Note that we will give a name to this cluster, if you don't specify this keyword argument, clusters will be given a unique randomly generated name.

In [None]:
import coiled

cluster = coiled.Cluster(name="quickstart-example", n_workers=10)

Once a cluster has been created (you can see the status on your [Coiled dashboard](https://cloud.coiled.io/)), you can connect Dask to the cluster by creating a `distributed.Client` instance.

In [None]:
from dask.distributed import Client

client = Client(cluster)
client

## Analyze data in the cloud

Now that we have our cluster running and Dask connected to it, let's run a computation. This example will run the computation on about 84 million rows.

In [None]:
import dask.dataframe as dd

df = dd.read_csv(
    "s3://nyc-tlc/trip data/yellow_tripdata_2019-*.csv",
    dtype={
        "payment_type": "UInt8",
        "VendorID": "UInt8",
        "passenger_count": "UInt8",
        "RatecodeID": "UInt8",
    },
    storage_options={"anon": True},
    blocksize="16 MiB",
).persist()

df.groupby("passenger_count").tip_amount.mean().compute()

## Stop a cluster

By default, clusters will shutdown after 20 minutes of inactivity. You can stop a cluster by pressing the stop button on the [Coiled dashboard](https://cloud.coiled.io/). Alternatively, we can get a list of all running clusters and use the cluster name to stop it.

In [None]:
coiled.list_clusters()

The command `list_clusters` returns a dictionary with the cluster name used as the key. We can grab that and then call the command `coiled.delete_cluster()` to stop the running cluster, and `client.close()` to close the client.

In [None]:
coiled.delete_cluster(name="quickstart-example")
client.close()

You can now go back to the [Coiled dashboard](https://cloud.coiled.io/) and you will see that the cluster is now stopping/stopped

# Software Environments

Software Environments are Docker images that contain all your dependencies and files that you might need to run your computations. If you don't specify a software environment to the `coiled.Cluster` constructor, we will use Coiled's default software environment. You can learn more about software environments in our [documentation](https://docs.coiled.io/user_guide/software_environment.html).

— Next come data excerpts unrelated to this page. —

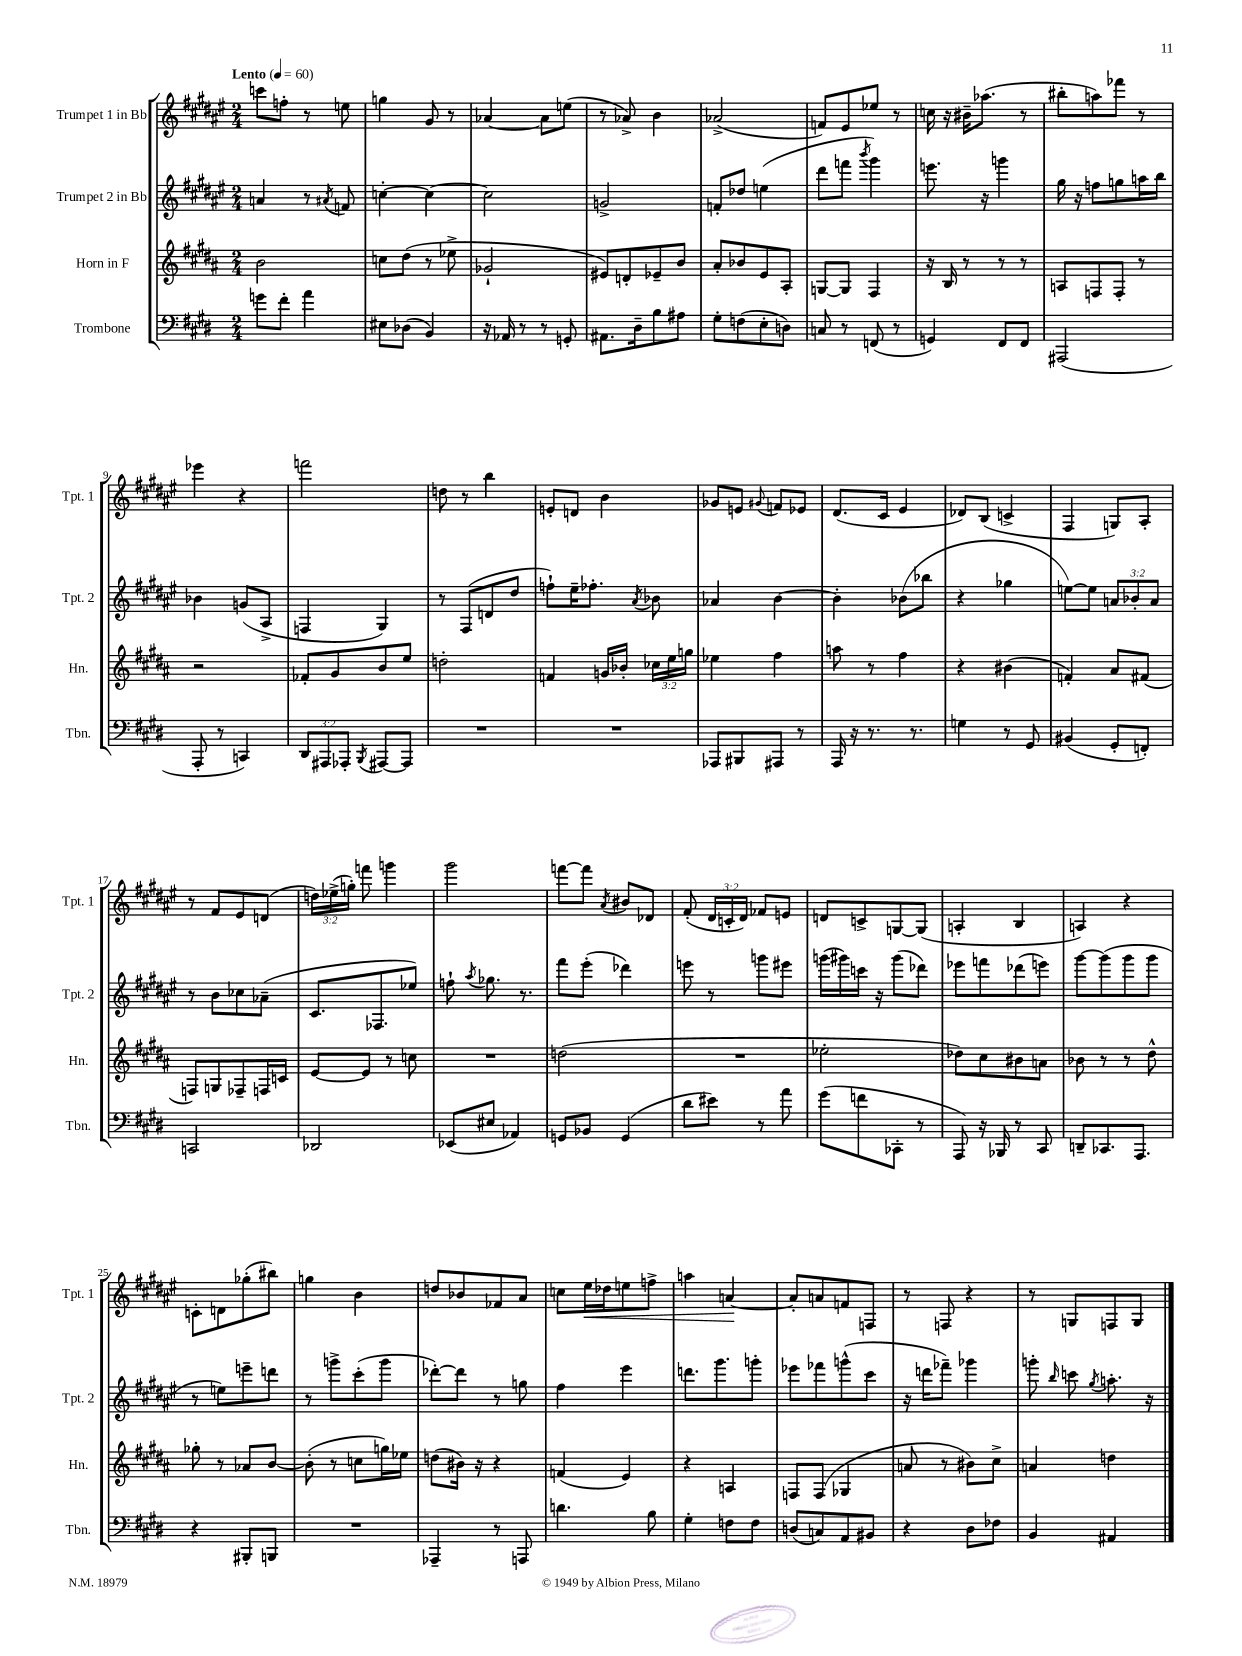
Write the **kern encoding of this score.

**kern	**kern	**kern	**kern
*staff4	*staff3	*staff2	*staff1
*clefF4	*clefG2	*clefG2	*clefG2
*k[f#c#g#d#]	*k[f#c#g#d#a#]	*k[f#c#g#d#a#e#]	*k[f#c#g#d#a#e#]
*M2/4	*M2/4	*M2/4	*M2/4
*MM60	*MM60	*MM60	*MM60
8g	2b	4a	8ccc
8f#'	.	.	8ff'
4a	.	8r	8r
.	.	8qa#	.
.	.	8f	8ee
=	=	=	=
8E#	8cc	[4cc'	4gg
(8D-	(8dd#	.	.
4BB)	8r	4cc_	8g#
.	8ee-^	.	8r
=	=	=	=
16r	2g-`	2cc]	[4a-
16AA-	.	.	.
8r	.	.	.
8r	.	.	8a-]
8GG'	.	.	(8ee
=	=	=	=
8.AA#	8e#)	2g^	8r
.	8d'	.	8a-^)
16D#~	.	.	.
8B	8e-~	.	4b
8A#	8b	.	.
=	=	=	=
8G#'	8a#'	8f'	(2a-^
(8F	8b-	8dd-	.
8E'	8e	(4ee	.
8D)	8A#'	.	.
=	=	=	=
8C	[8G	8ddd#	8f)
8r	8G]	8fff	8e#
.	.	8qbbb	.
(8FF	4F#	4ggg#)	8ee-
8r	.	.	8r
=	=	=	=
4GG)	16r	8.eee	16cc
.	16B	.	16r
.	8r	.	16b#~
.	.	16r	(8.aa-
8FF#	8r	4ggg	.
8FF#	8r	.	8r
=	=	=	=
(2AAA#	8A	16gg#	8bb#'
.	.	16r	.
.	8F	8ff	8aa)
.	8F'	8gg	8fff-
.	8r	16aa	8r
.	.	16bb	.
=	=	=	=
8AAA'	2r	4b-	4eee-
8r	.	.	.
4CC)	.	(8g	4r
.	.	8A#^	.
=	=	=	=
12DD#	8f-'	4F	2fff
12AAA#	.	.	.
.	8g#	.	.
12AAA-'	.	.	.
8qBBB	.	.	.
[8AAA#	8b	4G#)	.
8AAA#]	8ee	.	.
=	=	=	=
2r	2dd'	8r	8dd
.	.	(8F#	8r
.	.	8d	4bb
.	.	8dd#	.
=	=	=	=
2r	4f	8ff`)	8e'
.	.	16ee#~	8d
.	.	8.ff-'	.
.	16g	.	4b
.	16b-'	.	.
.	.	8qa#	.
.	24cc-	8b-	.
.	24ee	.	.
.	24gg	.	.
=	=	=	=
8AAA-	4ee-	4a-	8g-
8BBB#	.	.	8e
.	.	.	8qqg#
8AAA#	4ff#	[4b	8f
8r	.	.	8e-
=	=	=	=
16AAA	8aa	4b']	(8.d#
16r	.	.	.
8.r	8r	.	.
.	.	.	16c#
.	4ff#	(8b-	4e#
8.r	.	.	.
.	.	8bb-	.
=	=	=	=
4G	4r	4r	8d-)
.	.	.	(8B
8r	(4b#	4gg-	4c^
8GG#	.	.	.
=	=	=	=
(4BB#	4f')	[8ee)	4F#
.	.	8ee]	.
8GG#'	8a#	12a	8G)
.	.	12b-'	.
8FF')	(8f#	.	8A#'
.	.	12a	.
=	=	=	=
2CC	8F)	8r	8r
.	8G	8b	8f#
.	8F-~	8cc-	8e#
.	16F	(8a-~	(8d
.	16c	.	.
=	=	=	=
2DD-	[8e	8.c#	24dd)
.	.	.	(24ee-^
.	.	.	24gg')
.	8e]	.	8fff
.	.	8.F-	.
.	8r	.	4ggg
.	8cc	8ee-)	.
=	=	=	=
(8EE-	2r	8ff`	2ggg#
.	.	8qaa#	.
8E#	.	8.gg-	.
4AA-)	.	.	.
.	.	8.r	.
=	=	=	=
8GG	(2dd	8fff#	[8fff
8BB-	.	(8eee#'	8fff]
.	.	.	8qa#
(4GG	.	4ddd-)	8b#
.	.	.	8d-
=	=	=	=
8d#	2r	8eee	(8f#'
8e#)	.	8r	24d#
.	.	.	24c'
.	.	.	24d#)
8r	.	8ggg	8f-
8a	.	8eee#	8e
=	=	=	=
(8g#	2ee-'	(16ggg	8d
.	.	16ggg#)	.
8f	.	16ccc	8c^
.	.	16r	.
8CC-'	.	(8ggg#	[8G
8r	.	8ddd-)	(8G]
=	=	=	=
8AAA)	8dd-)	8eee-	4A'
16r	8cc#	8fff	.
16BBB-	.	.	.
8r	8b#	(8ddd-	4B
8CC#	8a	8eee)	.
=	=	=	=
8DD~	8b-	[8ggg#	4A)
8.CC-	8r	(8ggg#]	.
.	8r	8ggg#	4r
8.AAA	.	.	.
.	8dd#^^	8ggg#	.
=	=	=	=
4r	8gg-'	8r	8c'
.	8r	8ee)	8d
8BBB#'	8a-	8eee~	(8gg-'
8BBB	[8b	8ddd	8bb#)
=	=	=	=
2r	(8b']	8r	4gg
.	8r	8ggg^	.
.	8cc	(8ccc#'	4b
.	16gg)	8ggg	.
.	16ee-	.	.
=	=	=	=
4AAA-~	(8dd	[8ddd-')	8dd
.	16b#)	8ddd-]	8b-
.	16r	.	.
8r	4r	8r	8f-
8AAA	.	8gg	8a#
=	=	=	=
4.d	(4f	4ff#	8cc
.	.	.	16ee#
.	.	.	16dd-
.	4e)	4eee#	8ee
8B	.	.	8ff^
=	=	=	=
4G#'	4r	8.ddd	4aa
.	.	8.ggg#	.
8F	4A	.	[4a
8F	.	8ggg'	.
=	=	=	=
(8D	8F	8eee-	8a']
8C)	(8F	8fff-	8a
8AA	4G-	(8ggg^^	8f
8BB#	.	8ccc#	8F
=	=	=	=
4r	8a	16r	8r
.	.	16ddd	.
.	8r	8fff-~)	8F
8D#	8b#)	4ggg-	4r
8F-	8cc#^	.	.
=	=	=	=
4BB	4a	8ggg'	8r
.	.	16qqbb	.
.	.	8ccc	8G
.	.	8qgg#	.
4AA#	4dd	8.aa'	8F
.	.	.	8G
.	.	16r	.
==	==	==	==
*-	*-	*-	*-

## Create a software environment

When creating software environments, there are [several keyword arguments](https://docs.coiled.io/user_guide/api.html#coiled.create_software_environment) that you can use to create a custom environment for your work.

In [None]:
coiled.create_software_environment(
    name="quickstart", 
    conda={
        "channels": ["conda-forge"], 
        "dependencies": ["coiled=0.0.51", "dask=2021.9.0"]
    }
)

We can now follow our previous workflow of creating a cluster - this time, we will use our newly created software environment - connect the cluster to Dask and then running the same example.

In [None]:
cluster = coiled.Cluster(n_workers=10, software="quickstart")
client = Client(cluster)
client

If you go to the [Coiled dashboard](https://cloud.coiled.io/), under the **Software Environment** column, you can see that we are using the quickstart software environment we have just created. Note also that this time, the cluster will have a randomly generated name.

Let's now run the same computation as before, but using the cluster that is running with the software environment that we have recently created.

In [None]:
df = dd.read_csv(
    "s3://nyc-tlc/trip data/yellow_tripdata_2019-*.csv",
    dtype={
        "payment_type": "UInt8",
        "VendorID": "UInt8",
        "passenger_count": "UInt8",
        "RatecodeID": "UInt8",
    },
    storage_options={"anon": True},
    blocksize="16 MiB",
).persist()

df.groupby("passenger_count").tip_amount.mean().compute()